## [Extract to read]
LEED-IV study of the rutile $\mathrm{Ti}{\mathrm{O}}_2\left(110\right)\text{−}1\times 2$ surface with a Ti-interstitial added-row reconstruction

Upon sputtering and annealing in UHV at $\sim 1000\mathrm{K}$, the rutile $\mathrm{Ti}{\mathrm{O}}_2\left(110\right)$ surface undergoes a $1\times 1\to 1\times 2$ phase transition. The resulting $1\times 2$ surface is Ti rich, formed by strands of double Ti rows as seen on scanning tunneling microscopic images, but its detailed structure and composition have been subject to debate in the literature for years. Recently, Park et al. [Phys. Rev. Lett. 96, 226105 (2006)] have proposed a model where Ti atoms are located on interstitial sites with ${\mathrm{Ti}}_2\mathrm{O}$ stoichiometry. This model, when it is analyzed using LEED-IV data [Phys. Rev. Lett. 96, 0055502 (2006)], does not yield an agreement between theory and experiment as good as the previous best fit for Onishi and Iwasawa’s model for the long-range $1\times 2$ reconstruction. Therefore, the ${\mathrm{Ti}}_2{\mathrm{O}}_3$ added row is the preferred one from the point of view low-energy electron diffraction.

Dataset records:

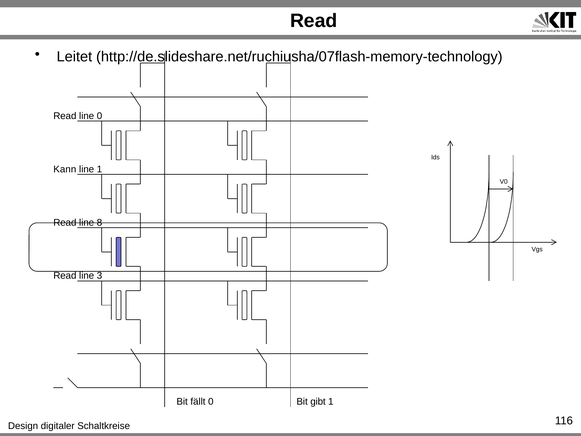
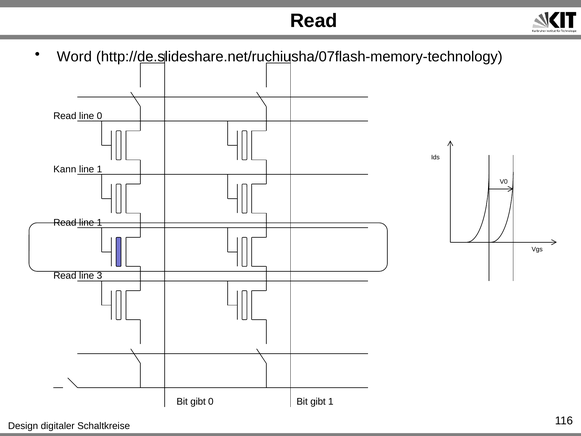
Leitet: Leitet -> Word
Read line 8: 8 -> 1
fällt at (198, 401): fällt -> gibt
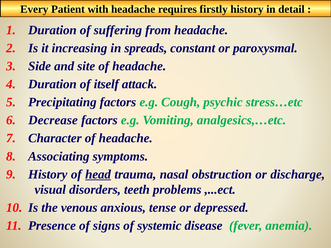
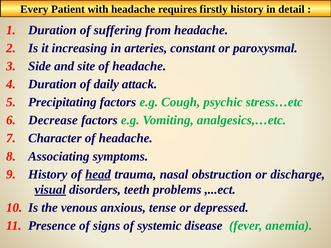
spreads: spreads -> arteries
itself: itself -> daily
visual underline: none -> present
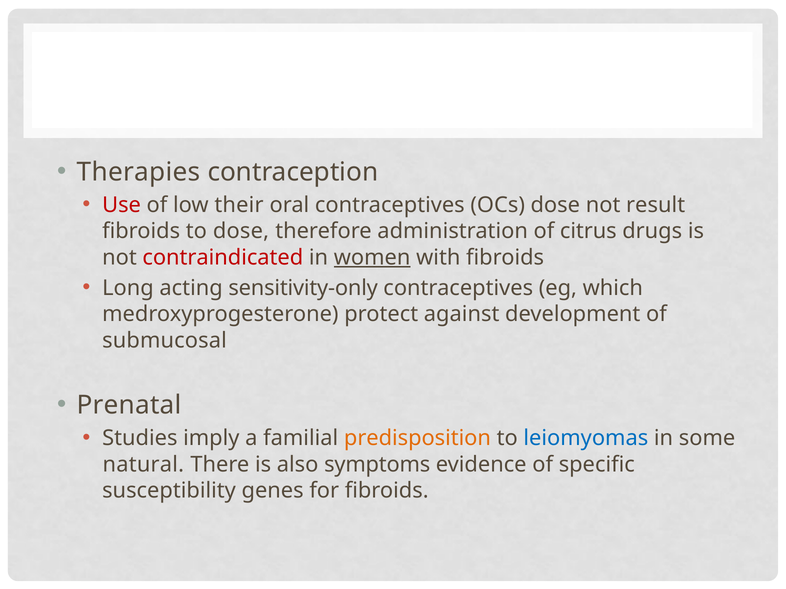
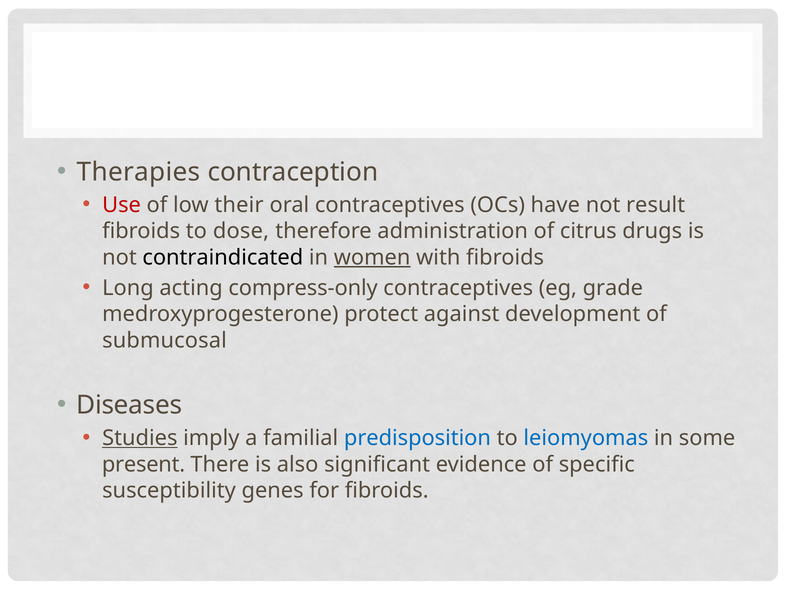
OCs dose: dose -> have
contraindicated colour: red -> black
sensitivity-only: sensitivity-only -> compress-only
which: which -> grade
Prenatal: Prenatal -> Diseases
Studies underline: none -> present
predisposition colour: orange -> blue
natural: natural -> present
symptoms: symptoms -> significant
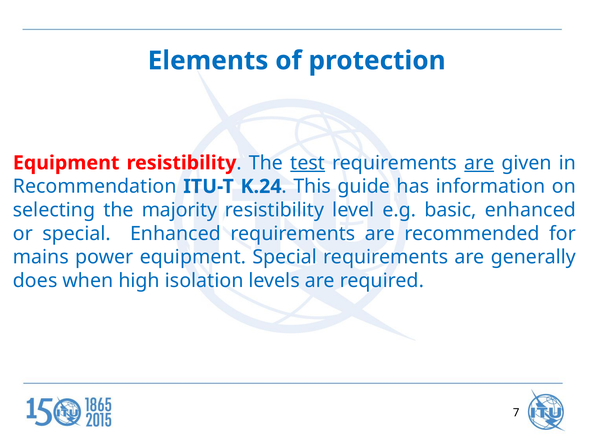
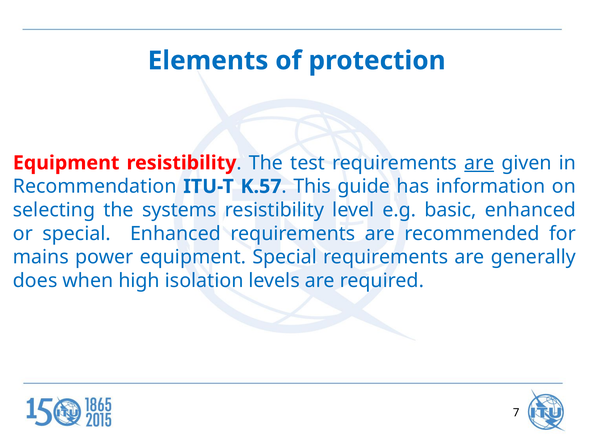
test underline: present -> none
K.24: K.24 -> K.57
majority: majority -> systems
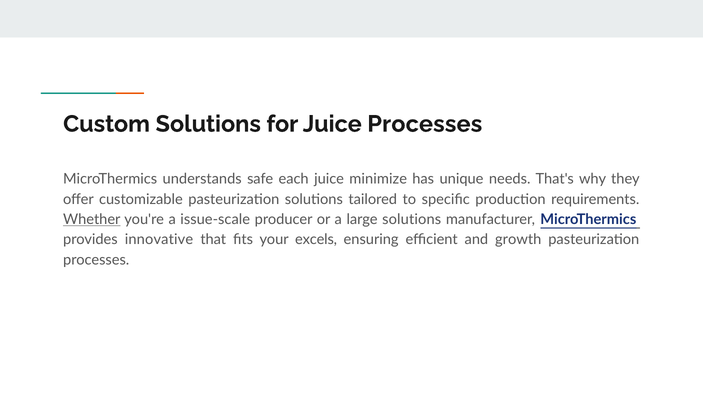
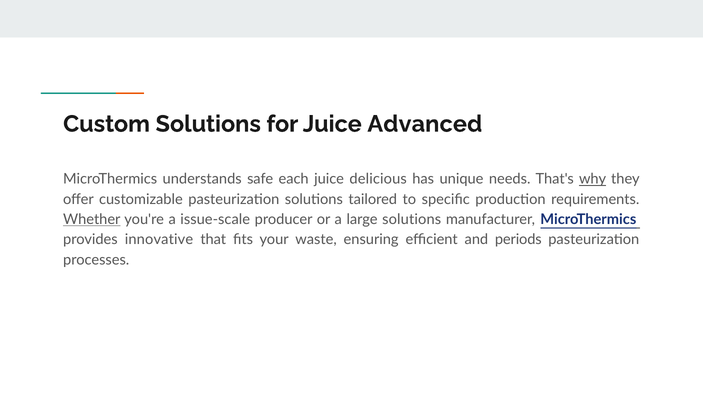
Juice Processes: Processes -> Advanced
minimize: minimize -> delicious
why underline: none -> present
excels: excels -> waste
growth: growth -> periods
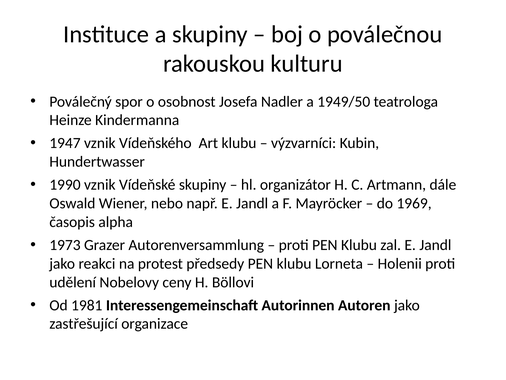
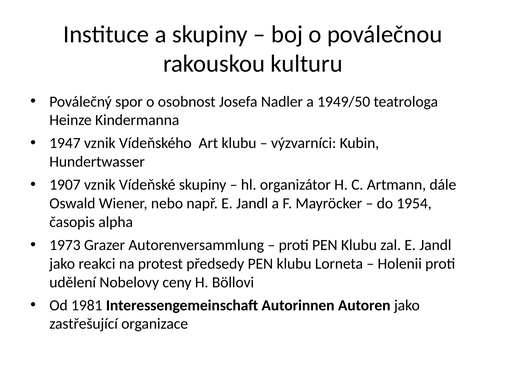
1990: 1990 -> 1907
1969: 1969 -> 1954
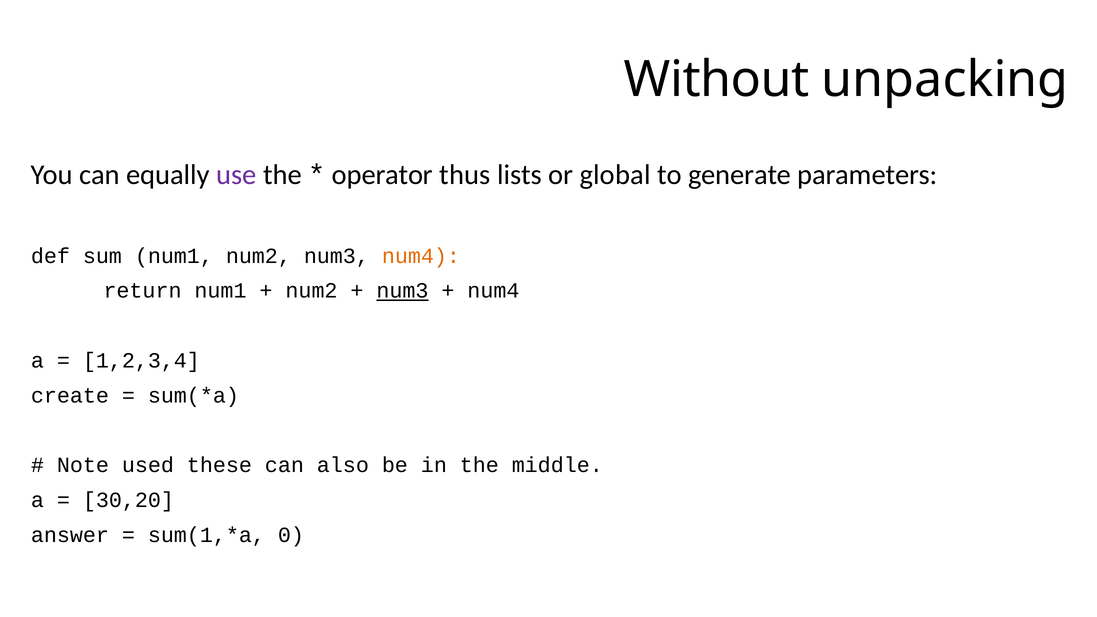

## [Tasks to carry out]
1/ Summarize the abstract on the rutile TiO2(110) surface in two sentences.
2/ List every chemical formula that appears in the abstract on the rutile TiO2(110) surface.
3/ Write the next part of the abstract on the rutile TiO2(110) surface, starting right after its final sentence.
The change lists are not needed for any of this work.

## [Answers to the tasks]
1/ Sputtering and annealing in UHV at about 1000 K turns the rutile TiO2(110) surface from 1×1 to a Ti-rich 1×2 structure, whose exact structure and composition have long been debated. LEED-IV analysis of the Ti2O interstitial model proposed by Park et al. fits the data less well than Onishi and Iwasawa's model, so the Ti2O3 added row is preferred from the standpoint of low-energy electron diffraction.

2/ TiO2, Ti2O, Ti2O3

3/
Figure 1

(Color online) Side and top views of the ball and stick model for the double-strand $\mathrm{Ti}\mathrm{O}\left(110\right)\text{−}1\times 2$ surface according to Park et al. (Ref. 12) with $\mathrm{Ti}{\left(ih\right)}_2\mathrm{O}$. Small (blue) balls (labeled by letters) represent Ti atoms, while large (red) balls (labeled by numbers) are O atoms. In the top view only top layer and reconstruction atoms are shown. Atomic positions have been allowed to relax to maximize the correlation between calculated LEED-IV curves for those models and the experimental ones. The best experiment-theory fit results in a Pendry $R$ factor $R_P=0.45$. The addition of O(1) rows [large yellow (light gray) balls] results in the $\mathrm{Ti}{\left(ih\right)}_2{\mathrm{O}}_3$ structure discussed in the text.

Figure 2

Experimental $I\left(V\right)$ curves (solid line) and calculated curves (dashed line) for the optimized geometry of Table .